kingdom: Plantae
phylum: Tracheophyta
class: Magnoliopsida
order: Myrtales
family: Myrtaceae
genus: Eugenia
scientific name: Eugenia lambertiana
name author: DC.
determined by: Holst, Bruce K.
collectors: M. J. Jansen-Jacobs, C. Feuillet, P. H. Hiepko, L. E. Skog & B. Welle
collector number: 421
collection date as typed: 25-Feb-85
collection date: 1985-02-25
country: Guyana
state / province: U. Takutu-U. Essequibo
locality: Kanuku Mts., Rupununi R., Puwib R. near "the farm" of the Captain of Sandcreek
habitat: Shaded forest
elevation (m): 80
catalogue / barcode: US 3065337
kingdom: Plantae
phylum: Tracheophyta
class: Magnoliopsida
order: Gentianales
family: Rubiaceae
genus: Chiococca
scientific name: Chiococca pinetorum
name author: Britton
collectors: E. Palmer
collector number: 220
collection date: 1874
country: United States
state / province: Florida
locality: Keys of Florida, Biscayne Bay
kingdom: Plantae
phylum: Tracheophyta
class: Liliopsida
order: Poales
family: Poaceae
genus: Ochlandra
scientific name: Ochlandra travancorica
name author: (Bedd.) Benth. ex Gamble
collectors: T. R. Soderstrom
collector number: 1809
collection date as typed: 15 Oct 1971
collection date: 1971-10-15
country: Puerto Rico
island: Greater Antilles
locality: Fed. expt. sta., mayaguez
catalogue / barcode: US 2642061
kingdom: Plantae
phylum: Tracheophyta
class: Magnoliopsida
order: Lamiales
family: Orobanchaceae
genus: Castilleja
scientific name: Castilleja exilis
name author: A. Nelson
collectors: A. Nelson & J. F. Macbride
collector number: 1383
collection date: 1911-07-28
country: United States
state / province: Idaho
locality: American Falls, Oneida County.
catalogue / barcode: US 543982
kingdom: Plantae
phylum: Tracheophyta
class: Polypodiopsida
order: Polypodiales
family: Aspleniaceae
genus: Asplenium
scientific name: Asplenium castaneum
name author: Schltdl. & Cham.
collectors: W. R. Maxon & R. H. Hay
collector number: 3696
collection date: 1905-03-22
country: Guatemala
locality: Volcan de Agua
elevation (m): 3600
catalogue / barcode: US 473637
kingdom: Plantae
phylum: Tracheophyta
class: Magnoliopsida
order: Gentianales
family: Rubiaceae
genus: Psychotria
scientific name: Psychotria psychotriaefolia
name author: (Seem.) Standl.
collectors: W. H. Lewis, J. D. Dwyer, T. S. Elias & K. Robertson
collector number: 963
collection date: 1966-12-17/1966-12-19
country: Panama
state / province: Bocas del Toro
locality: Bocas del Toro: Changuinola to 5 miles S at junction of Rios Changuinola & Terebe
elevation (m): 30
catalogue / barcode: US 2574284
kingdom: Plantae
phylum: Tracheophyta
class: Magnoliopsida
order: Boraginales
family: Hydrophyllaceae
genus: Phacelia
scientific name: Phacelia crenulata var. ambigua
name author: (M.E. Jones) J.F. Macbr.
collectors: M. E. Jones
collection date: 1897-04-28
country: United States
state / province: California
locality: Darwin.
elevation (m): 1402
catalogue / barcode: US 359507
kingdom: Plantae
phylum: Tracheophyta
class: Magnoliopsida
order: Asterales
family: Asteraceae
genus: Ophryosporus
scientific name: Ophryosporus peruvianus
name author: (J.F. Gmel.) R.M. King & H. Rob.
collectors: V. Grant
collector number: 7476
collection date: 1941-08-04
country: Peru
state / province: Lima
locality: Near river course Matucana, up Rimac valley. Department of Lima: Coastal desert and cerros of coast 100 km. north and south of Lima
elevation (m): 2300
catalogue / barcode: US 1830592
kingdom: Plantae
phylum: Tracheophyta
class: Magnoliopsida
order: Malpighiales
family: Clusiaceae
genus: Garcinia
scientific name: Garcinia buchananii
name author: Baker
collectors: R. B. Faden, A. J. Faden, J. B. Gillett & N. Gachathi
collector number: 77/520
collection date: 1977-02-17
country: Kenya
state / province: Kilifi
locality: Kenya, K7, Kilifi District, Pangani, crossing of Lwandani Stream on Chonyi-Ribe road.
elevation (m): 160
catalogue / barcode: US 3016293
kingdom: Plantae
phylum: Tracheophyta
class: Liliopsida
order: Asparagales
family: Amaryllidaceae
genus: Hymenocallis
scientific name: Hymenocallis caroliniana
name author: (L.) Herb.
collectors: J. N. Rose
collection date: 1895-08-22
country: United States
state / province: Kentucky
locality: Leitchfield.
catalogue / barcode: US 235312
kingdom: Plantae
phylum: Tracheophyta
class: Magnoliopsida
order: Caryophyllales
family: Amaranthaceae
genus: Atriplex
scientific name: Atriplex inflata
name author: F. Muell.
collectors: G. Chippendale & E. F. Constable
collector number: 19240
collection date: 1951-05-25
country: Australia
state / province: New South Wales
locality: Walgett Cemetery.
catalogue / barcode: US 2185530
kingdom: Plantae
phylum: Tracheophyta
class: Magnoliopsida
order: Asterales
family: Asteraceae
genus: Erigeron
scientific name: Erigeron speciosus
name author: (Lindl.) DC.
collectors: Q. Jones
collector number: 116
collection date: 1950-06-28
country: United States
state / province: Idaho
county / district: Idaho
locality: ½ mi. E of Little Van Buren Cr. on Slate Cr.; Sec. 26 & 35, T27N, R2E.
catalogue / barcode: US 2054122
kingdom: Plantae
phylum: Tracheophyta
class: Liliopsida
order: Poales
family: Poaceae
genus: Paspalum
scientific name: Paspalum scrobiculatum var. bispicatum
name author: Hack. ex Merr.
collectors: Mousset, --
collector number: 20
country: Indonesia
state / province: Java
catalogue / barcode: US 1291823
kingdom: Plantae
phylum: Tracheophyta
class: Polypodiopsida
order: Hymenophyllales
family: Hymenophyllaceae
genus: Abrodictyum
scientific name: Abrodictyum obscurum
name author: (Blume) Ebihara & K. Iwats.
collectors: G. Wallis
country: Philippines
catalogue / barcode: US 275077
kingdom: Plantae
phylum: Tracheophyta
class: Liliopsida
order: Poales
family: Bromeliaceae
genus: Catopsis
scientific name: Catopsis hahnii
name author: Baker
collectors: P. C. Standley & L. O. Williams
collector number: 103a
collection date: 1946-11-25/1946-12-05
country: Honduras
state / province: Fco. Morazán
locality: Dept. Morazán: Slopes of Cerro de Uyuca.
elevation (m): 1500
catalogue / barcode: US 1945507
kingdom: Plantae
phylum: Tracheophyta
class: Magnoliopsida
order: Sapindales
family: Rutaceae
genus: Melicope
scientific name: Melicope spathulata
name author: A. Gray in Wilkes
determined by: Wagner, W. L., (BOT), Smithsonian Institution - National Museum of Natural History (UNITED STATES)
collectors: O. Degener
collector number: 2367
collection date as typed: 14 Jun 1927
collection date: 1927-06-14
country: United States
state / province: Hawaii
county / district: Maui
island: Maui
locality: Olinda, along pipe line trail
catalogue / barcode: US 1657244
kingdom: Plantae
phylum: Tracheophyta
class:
####
> [WHAT IS REQUIRED] Recast all of the data above as a numbered list, leaving out any blank lines.

> [SOLUTION BELOW]
1. kingdom: Plantae
2. phylum: Tracheophyta
3. class: Magnoliopsida
4. order: Myrtales
5. family: Myrtaceae
6. genus: Eugenia
7. scientific name: Eugenia lambertiana
8. name author: DC.
9. determined by: Holst, Bruce K.
10. collectors: M. J. Jansen-Jacobs, C. Feuillet, P. H. Hiepko, L. E. Skog & B. Welle
11. collector number: 421
12. collection date as typed: 25-Feb-85
13. collection date: 1985-02-25
14. country: Guyana
15. state / province: U. Takutu-U. Essequibo
16. locality: Kanuku Mts., Rupununi R., Puwib R. near "the farm" of the Captain of Sandcreek
17. habitat: Shaded forest
18. elevation (m): 80
19. catalogue / barcode: US 3065337
20. kingdom: Plantae
21. phylum: Tracheophyta
22. class: Magnoliopsida
23. order: Gentianales
24. family: Rubiaceae
25. genus: Chiococca
26. scientific name: Chiococca pinetorum
27. name author: Britton
28. collectors: E. Palmer
29. collector number: 220
30. collection date: 1874
31. country: United States
32. state / province: Florida
33. locality: Keys of Florida, Biscayne Bay
34. kingdom: Plantae
35. phylum: Tracheophyta
36. class: Liliopsida
37. order: Poales
38. family: Poaceae
39. genus: Ochlandra
40. scientific name: Ochlandra travancorica
41. name author: (Bedd.) Benth. ex Gamble
42. collectors: T. R. Soderstrom
43. collector number: 1809
44. collection date as typed: 15 Oct 1971
45. collection date: 1971-10-15
46. country: Puerto Rico
47. island: Greater Antilles
48. locality: Fed. expt. sta., mayaguez
49. catalogue / barcode: US 2642061
50. kingdom: Plantae
51. phylum: Tracheophyta
52. class: Magnoliopsida
53. order: Lamiales
54. family: Orobanchaceae
55. genus: Castilleja
56. scientific name: Castilleja exilis
57. name author: A. Nelson
58. collectors: A. Nelson & J. F. Macbride
59. collector number: 1383
60. collection date: 1911-07-28
61. country: United States
62. state / province: Idaho
63. locality: American Falls, Oneida County.
64. catalogue / barcode: US 543982
65. kingdom: Plantae
66. phylum: Tracheophyta
67. class: Polypodiopsida
68. order: Polypodiales
69. family: Aspleniaceae
70. genus: Asplenium
71. scientific name: Asplenium castaneum
72. name author: Schltdl. & Cham.
73. collectors: W. R. Maxon & R. H. Hay
74. collector number: 3696
75. collection date: 1905-03-22
76. country: Guatemala
77. locality: Volcan de Agua
78. elevation (m): 3600
79. catalogue / barcode: US 473637
80. kingdom: Plantae
81. phylum: Tracheophyta
82. class: Magnoliopsida
83. order: Gentianales
84. family: Rubiaceae
85. genus: Psychotria
86. scientific name: Psychotria psychotriaefolia
87. name author: (Seem.) Standl.
88. collectors: W. H. Lewis, J. D. Dwyer, T. S. Elias & K. Robertson
89. collector number: 963
90. collection date: 1966-12-17/1966-12-19
91. country: Panama
92. state / province: Bocas del Toro
93. locality: Bocas del Toro: Changuinola to 5 miles S at junction of Rios Changuinola & Terebe
94. elevation (m): 30
95. catalogue / barcode: US 2574284
96. kingdom: Plantae
97. phylum: Tracheophyta
98. class: Magnoliopsida
99. order: Boraginales
100. family: Hydrophyllaceae
101. genus: Phacelia
102. scientific name: Phacelia crenulata var. ambigua
103. name author: (M.E. Jones) J.F. Macbr.
104. collectors: M. E. Jones
105. collection date: 1897-04-28
106. country: United States
107. state / province: California
108. locality: Darwin.
109. elevation (m): 1402
110. catalogue / barcode: US 359507
111. kingdom: Plantae
112. phylum: Tracheophyta
113. class: Magnoliopsida
114. order: Asterales
115. family: Asteraceae
116. genus: Ophryosporus
117. scientific name: Ophryosporus peruvianus
118. name author: (J.F. Gmel.) R.M. King & H. Rob.
119. collectors: V. Grant
120. collector number: 7476
121. collection date: 1941-08-04
122. country: Peru
123. state / province: Lima
124. locality: Near river course Matucana, up Rimac valley. Department of Lima: Coastal desert and cerros of coast 100 km. north and south of Lima
125. elevation (m): 2300
126. catalogue / barcode: US 1830592
127. kingdom: Plantae
128. phylum: Tracheophyta
129. class: Magnoliopsida
130. order: Malpighiales
131. family: Clusiaceae
132. genus: Garcinia
133. scientific name: Garcinia buchananii
134. name author: Baker
135. collectors: R. B. Faden, A. J. Faden, J. B. Gillett & N. Gachathi
136. collector number: 77/520
137. collection date: 1977-02-17
138. country: Kenya
139. state / province: Kilifi
140. locality: Kenya, K7, Kilifi District, Pangani, crossing of Lwandani Stream on Chonyi-Ribe road.
141. elevation (m): 160
142. catalogue / barcode: US 3016293
143. kingdom: Plantae
144. phylum: Tracheophyta
145. class: Liliopsida
146. order: Asparagales
147. family: Amaryllidaceae
148. genus: Hymenocallis
149. scientific name: Hymenocallis caroliniana
150. name author: (L.) Herb.
151. collectors: J. N. Rose
152. collection date: 1895-08-22
153. country: United States
154. state / province: Kentucky
155. locality: Leitchfield.
156. catalogue / barcode: US 235312
157. kingdom: Plantae
158. phylum: Tracheophyta
159. class: Magnoliopsida
160. order: Caryophyllales
161. family: Amaranthaceae
162. genus: Atriplex
163. scientific name: Atriplex inflata
164. name author: F. Muell.
165. collectors: G. Chippendale & E. F. Constable
166. collector number: 19240
167. collection date: 1951-05-25
168. country: Australia
169. state / province: New South Wales
170. locality: Walgett Cemetery.
171. catalogue / barcode: US 2185530
172. kingdom: Plantae
173. phylum: Tracheophyta
174. class: Magnoliopsida
175. order: Asterales
176. family: Asteraceae
177. genus: Erigeron
178. scientific name: Erigeron speciosus
179. name author: (Lindl.) DC.
180. collectors: Q. Jones
181. collector number: 116
182. collection date: 1950-06-28
183. country: United States
184. state / province: Idaho
185. county / district: Idaho
186. locality: ½ mi. E of Little Van Buren Cr. on Slate Cr.; Sec. 26 & 35, T27N, R2E.
187. catalogue / barcode: US 2054122
188. kingdom: Plantae
189. phylum: Tracheophyta
190. class: Liliopsida
191. order: Poales
192. family: Poaceae
193. genus: Paspalum
194. scientific name: Paspalum scrobiculatum var. bispicatum
195. name author: Hack. ex Merr.
196. collectors: Mousset, --
197. collector number: 20
198. country: Indonesia
199. state / province: Java
200. catalogue / barcode: US 1291823
201. kingdom: Plantae
202. phylum: Tracheophyta
203. class: Polypodiopsida
204. order: Hymenophyllales
205. family: Hymenophyllaceae
206. genus: Abrodictyum
207. scientific name: Abrodictyum obscurum
208. name author: (Blume) Ebihara & K. Iwats.
209. collectors: G. Wallis
210. country: Philippines
211. catalogue / barcode: US 275077
212. kingdom: Plantae
213. phylum: Tracheophyta
214. class: Liliopsida
215. order: Poales
216. family: Bromeliaceae
217. genus: Catopsis
218. scientific name: Catopsis hahnii
219. name author: Baker
220. collectors: P. C. Standley & L. O. Williams
221. collector number: 103a
222. collection date: 1946-11-25/1946-12-05
223. country: Honduras
224. state / province: Fco. Morazán
225. locality: Dept. Morazán: Slopes of Cerro de Uyuca.
226. elevation (m): 1500
227. catalogue / barcode: US 1945507
228. kingdom: Plantae
229. phylum: Tracheophyta
230. class: Magnoliopsida
231. order: Sapindales
232. family: Rutaceae
233. genus: Melicope
234. scientific name: Melicope spathulata
235. name author: A. Gray in Wilkes
236. determined by: Wagner, W. L., (BOT), Smithsonian Institution - National Museum of Natural History (UNITED STATES)
237. collectors: O. Degener
238. collector number: 2367
239. collection date as typed: 14 Jun 1927
240. collection date: 1927-06-14
241. country: United States
242. state / province: Hawaii
243. county / district: Maui
244. island: Maui
245. locality: Olinda, along pipe line trail
246. catalogue / barcode: US 1657244
247. kingdom: Plantae
248. phylum: Tracheophyta
249. class:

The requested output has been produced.